Wipro's consumer care arm, Consumer Care and Lighting (WCCL), has entered the South African market by acquiring the country's care maker Canway. With 58 million consumer base WCCL now has a presence in India, South Africa, China, Malaysia, and the Philippines
Established in 2001, Canway is a marketing and manufacturing company based in Durban, South Africa. The company has extensive experience and a footprint in the personal care market in South Africa.
Entering into the largest personal care market in Africa and the second-largest economy of the continent, the company has expanded its portfolio as it already had a presence in the country with its flagship soap brand Santoor.

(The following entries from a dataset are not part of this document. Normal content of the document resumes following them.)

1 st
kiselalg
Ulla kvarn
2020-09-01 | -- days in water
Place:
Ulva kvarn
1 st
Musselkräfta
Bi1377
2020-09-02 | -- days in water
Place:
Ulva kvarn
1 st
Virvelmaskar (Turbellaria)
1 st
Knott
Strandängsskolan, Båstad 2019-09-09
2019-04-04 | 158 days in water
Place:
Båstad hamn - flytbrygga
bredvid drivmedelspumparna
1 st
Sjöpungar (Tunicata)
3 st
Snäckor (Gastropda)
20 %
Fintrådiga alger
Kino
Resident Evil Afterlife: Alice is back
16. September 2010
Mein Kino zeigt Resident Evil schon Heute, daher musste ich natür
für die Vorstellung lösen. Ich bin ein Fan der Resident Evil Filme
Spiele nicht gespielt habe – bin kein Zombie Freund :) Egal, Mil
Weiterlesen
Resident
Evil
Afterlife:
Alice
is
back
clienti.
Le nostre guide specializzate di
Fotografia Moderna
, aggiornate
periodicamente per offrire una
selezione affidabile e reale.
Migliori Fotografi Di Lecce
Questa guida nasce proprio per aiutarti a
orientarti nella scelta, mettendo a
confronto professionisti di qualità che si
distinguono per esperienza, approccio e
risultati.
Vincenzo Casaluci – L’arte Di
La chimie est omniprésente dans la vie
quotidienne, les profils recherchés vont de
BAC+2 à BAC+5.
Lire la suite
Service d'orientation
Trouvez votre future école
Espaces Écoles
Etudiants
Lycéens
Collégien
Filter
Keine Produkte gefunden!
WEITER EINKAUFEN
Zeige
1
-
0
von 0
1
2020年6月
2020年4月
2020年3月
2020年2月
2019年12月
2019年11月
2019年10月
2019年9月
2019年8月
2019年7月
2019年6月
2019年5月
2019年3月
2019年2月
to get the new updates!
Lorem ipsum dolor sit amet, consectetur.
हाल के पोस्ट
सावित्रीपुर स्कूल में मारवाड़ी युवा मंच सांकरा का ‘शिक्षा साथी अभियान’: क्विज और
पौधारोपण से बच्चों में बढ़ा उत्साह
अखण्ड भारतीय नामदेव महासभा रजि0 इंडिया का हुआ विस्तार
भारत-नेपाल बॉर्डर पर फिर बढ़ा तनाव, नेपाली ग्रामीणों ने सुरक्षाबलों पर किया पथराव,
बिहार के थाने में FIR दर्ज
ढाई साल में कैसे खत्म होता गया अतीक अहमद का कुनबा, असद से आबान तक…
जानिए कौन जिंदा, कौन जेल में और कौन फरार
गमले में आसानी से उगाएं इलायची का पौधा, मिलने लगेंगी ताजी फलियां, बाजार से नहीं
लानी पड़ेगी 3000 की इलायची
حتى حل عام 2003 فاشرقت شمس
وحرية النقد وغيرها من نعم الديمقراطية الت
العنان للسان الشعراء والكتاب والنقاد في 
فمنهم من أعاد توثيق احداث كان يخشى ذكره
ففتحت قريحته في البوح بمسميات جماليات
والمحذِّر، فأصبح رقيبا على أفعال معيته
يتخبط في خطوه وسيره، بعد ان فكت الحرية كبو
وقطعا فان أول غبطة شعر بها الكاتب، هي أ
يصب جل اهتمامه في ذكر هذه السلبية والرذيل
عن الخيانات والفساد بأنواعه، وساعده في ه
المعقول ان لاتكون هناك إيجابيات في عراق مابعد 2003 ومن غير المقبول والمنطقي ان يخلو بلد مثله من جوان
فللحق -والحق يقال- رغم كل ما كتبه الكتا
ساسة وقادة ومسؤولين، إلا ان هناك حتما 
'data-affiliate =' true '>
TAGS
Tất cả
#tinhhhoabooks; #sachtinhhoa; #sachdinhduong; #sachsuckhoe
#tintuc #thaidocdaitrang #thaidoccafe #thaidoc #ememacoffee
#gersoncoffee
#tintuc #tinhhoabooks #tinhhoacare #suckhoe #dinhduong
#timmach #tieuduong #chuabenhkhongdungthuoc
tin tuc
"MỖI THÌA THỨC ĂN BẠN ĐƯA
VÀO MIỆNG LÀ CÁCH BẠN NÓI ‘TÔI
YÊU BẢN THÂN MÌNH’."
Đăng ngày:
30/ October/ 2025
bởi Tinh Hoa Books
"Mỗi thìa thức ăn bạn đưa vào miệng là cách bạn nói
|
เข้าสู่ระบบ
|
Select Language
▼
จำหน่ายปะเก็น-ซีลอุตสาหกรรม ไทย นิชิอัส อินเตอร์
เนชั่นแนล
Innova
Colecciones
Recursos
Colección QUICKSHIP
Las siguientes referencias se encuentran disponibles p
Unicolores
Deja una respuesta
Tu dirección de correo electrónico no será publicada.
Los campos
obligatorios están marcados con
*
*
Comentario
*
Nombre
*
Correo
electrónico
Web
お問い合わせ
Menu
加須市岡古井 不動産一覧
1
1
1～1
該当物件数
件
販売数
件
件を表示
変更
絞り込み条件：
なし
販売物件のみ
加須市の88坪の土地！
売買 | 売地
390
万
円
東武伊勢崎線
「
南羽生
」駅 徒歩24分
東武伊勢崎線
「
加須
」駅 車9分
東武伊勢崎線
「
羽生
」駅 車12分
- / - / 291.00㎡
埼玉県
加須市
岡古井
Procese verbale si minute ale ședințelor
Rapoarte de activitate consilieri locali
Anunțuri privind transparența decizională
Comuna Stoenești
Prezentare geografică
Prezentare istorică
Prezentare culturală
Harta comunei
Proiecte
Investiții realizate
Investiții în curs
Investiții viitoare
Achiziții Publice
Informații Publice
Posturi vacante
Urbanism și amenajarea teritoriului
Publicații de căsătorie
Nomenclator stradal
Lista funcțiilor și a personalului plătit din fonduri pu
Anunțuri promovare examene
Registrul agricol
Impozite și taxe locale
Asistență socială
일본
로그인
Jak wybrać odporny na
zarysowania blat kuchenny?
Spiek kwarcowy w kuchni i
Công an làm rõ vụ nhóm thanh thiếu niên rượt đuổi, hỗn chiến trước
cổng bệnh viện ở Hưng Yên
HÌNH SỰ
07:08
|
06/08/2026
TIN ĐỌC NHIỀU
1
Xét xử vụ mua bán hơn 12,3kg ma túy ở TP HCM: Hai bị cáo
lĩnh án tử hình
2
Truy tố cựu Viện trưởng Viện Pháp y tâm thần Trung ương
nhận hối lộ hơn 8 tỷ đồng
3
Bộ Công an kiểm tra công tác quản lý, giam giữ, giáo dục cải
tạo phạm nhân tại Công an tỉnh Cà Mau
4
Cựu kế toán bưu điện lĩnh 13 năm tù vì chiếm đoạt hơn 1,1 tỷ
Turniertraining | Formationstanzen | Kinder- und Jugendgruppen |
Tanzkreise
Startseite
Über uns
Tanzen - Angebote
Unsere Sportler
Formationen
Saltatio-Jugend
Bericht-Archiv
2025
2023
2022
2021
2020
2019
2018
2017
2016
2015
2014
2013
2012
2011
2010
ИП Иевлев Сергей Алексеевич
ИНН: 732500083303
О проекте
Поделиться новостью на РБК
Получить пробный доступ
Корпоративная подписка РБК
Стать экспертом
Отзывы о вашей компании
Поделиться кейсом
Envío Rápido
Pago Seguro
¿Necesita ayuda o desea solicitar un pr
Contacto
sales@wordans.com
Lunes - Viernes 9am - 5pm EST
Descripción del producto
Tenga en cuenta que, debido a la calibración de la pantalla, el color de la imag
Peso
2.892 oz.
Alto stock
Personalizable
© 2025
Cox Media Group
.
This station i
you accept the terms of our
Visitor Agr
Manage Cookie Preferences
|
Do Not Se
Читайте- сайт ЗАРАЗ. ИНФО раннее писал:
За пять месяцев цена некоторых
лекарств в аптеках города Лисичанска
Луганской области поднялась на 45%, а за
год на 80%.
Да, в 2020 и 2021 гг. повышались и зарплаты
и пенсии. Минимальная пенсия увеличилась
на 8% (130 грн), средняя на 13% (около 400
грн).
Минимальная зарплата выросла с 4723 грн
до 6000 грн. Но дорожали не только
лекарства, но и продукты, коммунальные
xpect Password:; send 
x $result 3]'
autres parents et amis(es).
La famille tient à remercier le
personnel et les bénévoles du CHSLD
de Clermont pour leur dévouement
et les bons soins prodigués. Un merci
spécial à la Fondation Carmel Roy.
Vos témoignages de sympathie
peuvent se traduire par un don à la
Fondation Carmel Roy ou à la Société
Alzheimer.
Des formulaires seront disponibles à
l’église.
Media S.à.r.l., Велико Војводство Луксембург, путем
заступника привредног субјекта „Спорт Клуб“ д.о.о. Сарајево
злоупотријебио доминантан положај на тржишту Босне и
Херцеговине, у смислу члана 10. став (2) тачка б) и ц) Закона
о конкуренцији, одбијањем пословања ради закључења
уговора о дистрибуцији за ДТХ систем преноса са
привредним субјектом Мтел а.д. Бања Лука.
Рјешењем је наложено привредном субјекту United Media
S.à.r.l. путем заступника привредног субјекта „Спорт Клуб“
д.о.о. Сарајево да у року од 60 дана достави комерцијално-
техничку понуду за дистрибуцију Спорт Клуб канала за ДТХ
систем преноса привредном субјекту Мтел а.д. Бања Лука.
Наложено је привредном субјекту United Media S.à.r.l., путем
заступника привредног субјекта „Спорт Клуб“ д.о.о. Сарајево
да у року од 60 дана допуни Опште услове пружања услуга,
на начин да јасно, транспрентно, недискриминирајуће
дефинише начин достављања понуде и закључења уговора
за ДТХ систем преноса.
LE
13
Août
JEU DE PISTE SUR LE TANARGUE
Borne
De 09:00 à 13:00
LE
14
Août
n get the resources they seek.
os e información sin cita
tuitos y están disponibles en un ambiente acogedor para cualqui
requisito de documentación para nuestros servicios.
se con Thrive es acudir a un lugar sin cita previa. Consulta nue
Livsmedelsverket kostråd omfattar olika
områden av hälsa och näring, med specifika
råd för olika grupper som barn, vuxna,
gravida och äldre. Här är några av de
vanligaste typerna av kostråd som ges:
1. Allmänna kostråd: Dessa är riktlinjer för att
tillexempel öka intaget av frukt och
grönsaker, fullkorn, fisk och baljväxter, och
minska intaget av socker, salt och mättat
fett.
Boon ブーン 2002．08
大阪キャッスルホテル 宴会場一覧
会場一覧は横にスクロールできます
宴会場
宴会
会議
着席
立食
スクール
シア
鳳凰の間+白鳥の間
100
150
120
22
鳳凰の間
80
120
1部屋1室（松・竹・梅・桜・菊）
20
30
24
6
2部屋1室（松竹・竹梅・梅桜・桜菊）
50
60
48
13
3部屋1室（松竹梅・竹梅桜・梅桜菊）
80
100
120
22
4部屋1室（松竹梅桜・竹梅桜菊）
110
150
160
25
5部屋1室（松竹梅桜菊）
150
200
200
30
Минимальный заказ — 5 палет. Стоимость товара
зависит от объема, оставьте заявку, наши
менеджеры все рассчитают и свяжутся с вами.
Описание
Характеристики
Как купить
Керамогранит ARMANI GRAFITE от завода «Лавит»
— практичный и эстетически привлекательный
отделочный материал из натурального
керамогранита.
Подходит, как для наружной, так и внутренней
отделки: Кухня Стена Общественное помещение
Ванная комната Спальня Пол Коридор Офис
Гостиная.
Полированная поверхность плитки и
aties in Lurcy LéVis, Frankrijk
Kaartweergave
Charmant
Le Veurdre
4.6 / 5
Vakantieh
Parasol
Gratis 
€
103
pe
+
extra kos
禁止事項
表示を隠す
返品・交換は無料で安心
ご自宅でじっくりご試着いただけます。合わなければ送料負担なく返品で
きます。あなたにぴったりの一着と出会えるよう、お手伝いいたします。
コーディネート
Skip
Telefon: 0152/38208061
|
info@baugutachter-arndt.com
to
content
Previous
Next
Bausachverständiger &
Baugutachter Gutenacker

With this, the company will also assess its launch in India in terms of attractive packaging, perfume parameters and gifting by February.
Vineet Agrawal, chief executive at WCCL commented, “We are clear that we want a footprint in developing countries where we have a headway and penetration and consumption goes up. South Africa is a developing country with a per capita income of USD 6300, which is three times that of India. Canway has grown double-digit over the years. It gives us a tremendous base."
This year, the company has also acquired the Philippines-based personal care maker Splash Corporation for an undisclosed amount to enter the country which has a consumer base of around 100 million. The company's largest deal was in 2007 when it acquired Singapore’s Unza Holdings about Rs1000 crore.
“We have spent USD 950 million over the last 17 years on 12 acquisitions. This is the first time that WCCL has made two acquisitions this fiscal. The geographies are different and we are equipped to handle two acquisitions in a year now.”
“Post the Philippines acquisition in Splash in April, we roughly earned 54% of our business from overseas. Since this deal is relatively smaller, we will remain at the same value,” Agrawal added.
The company said that it will continue to look at markets in Africa, Asia, and Eastern Europe.